# [Задача A]
Перечислите вещи, которые, согласно тексту о пути приискателей по Витиму, продавали Якутам за бесценок.
# [Задача B]
Продолжите текст о пути приискателей по Витиму и Олекме после его последней строки.

# [Исходный текст]
──────────
Во все время слѣдованія по Витиму какъ насъ, такъ равно и скотъ кормили отвратительно: намъ давали одни сухари, а скоту сѣна по 2 раза въ день, въ самомъ маломъ количествѣ. Ничего: пріискатели съѣдятъ и тощій, мореный скотъ, не таковскіе! Прибывъ на Булыжинскую резиденцію дальше плыть не могли по случаю мелководья. Насъ высадили на берегъ за 20 верстъ отъ Потайбы. Лошадей не давали, должны были брести пѣшкомъ. Холостымъ ничего, а положеніе женатыхъ съ маленькими дѣтьми было ужасно. Приваловъ не дозволялось. Кто что имѣлъ съ собой: ящики, шкатулки, даже одежду - продавали Якутамъ за безцѣнокъ. Нѣкоторые для носки дѣтей и вещей нанимали рабочихъ. Путешествіе наше было ужасно: 20 верстъ колесить по тайгѣ съ сопки на сопку, съ утра до вечера, не останавливаясь, безъ куска хлѣба во рту. Однѣ ягоды кое какъ утоляли голодъ и жажду, спасибо за то не людямъ, а природѣ. (Прод. слѣд.)
ГОДЪ НА ОЛЕКМѢ.
(Продолженіе).
──────────
# [Фрагмент листинга]
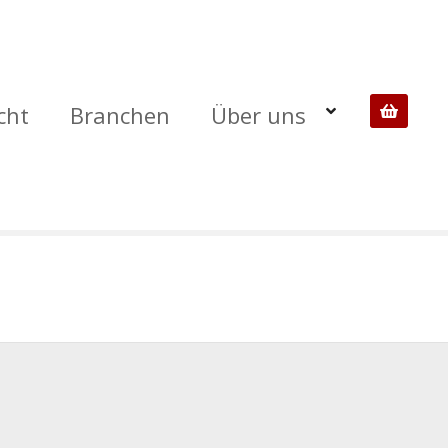
cht
Branchen
Über uns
──────────
# [Результат выполнения A]
Ящики, шкатулки, одежда.

# [Результат выполнения B]
«Сибирь» №5, 1 марта 1873
Такимъ образомъ съ большимъ трудомъ дотащились мы до Тайдинской резиденціи; послѣ чего многіе отправились впередъ за 40 верстъ по тракту до Суанъ-Аканакъ. Мы же, съ однимъ товарищемъ и съ транспортомъ ребятишекъ, переночевавъ и запасшись хлѣбомъ, по утру пустились далѣе и черезъ двое сутокъ, 6-го Сентября, прибыли въ станъ Аканакъ. Пришли мы утромъ - помѣщенія нѣтъ: казармы полны народу; однихъ еще не успѣли разсчитать, другіе вновь прибыли. Но я, какъ уже не впервой на пріискахъ, обратился съ просьбою о помѣщеніи къ Надворному. Онъ указалъ мнѣ на двухэтажное зданье въ разрезѣ и сказалъ: ,,идите туда, тамъ внизу увидите заколоченную дверь, вотъ вамъ и помѣщеніе".
Отправились. Я отыскалъ ломъ, оторвалъ доску и вошелъ. Казарма эта была полнехонька грязнаго тряпья, голяшекъ, оборокъ, головокъ сапожныхъ и разнаго хламу. Вмѣсто стеколъ окна были обиты коленкоромъ, какого-то неопредѣленнаго цвѣта, - вѣроятно отъ старости. Все это мы должны были очищать, не смотря на усталость съ дороги. И вотъ гдѣ мы жить должны! Смрадъ, дымъ въ этой тѣсной каморкѣ трудно себѣ представить.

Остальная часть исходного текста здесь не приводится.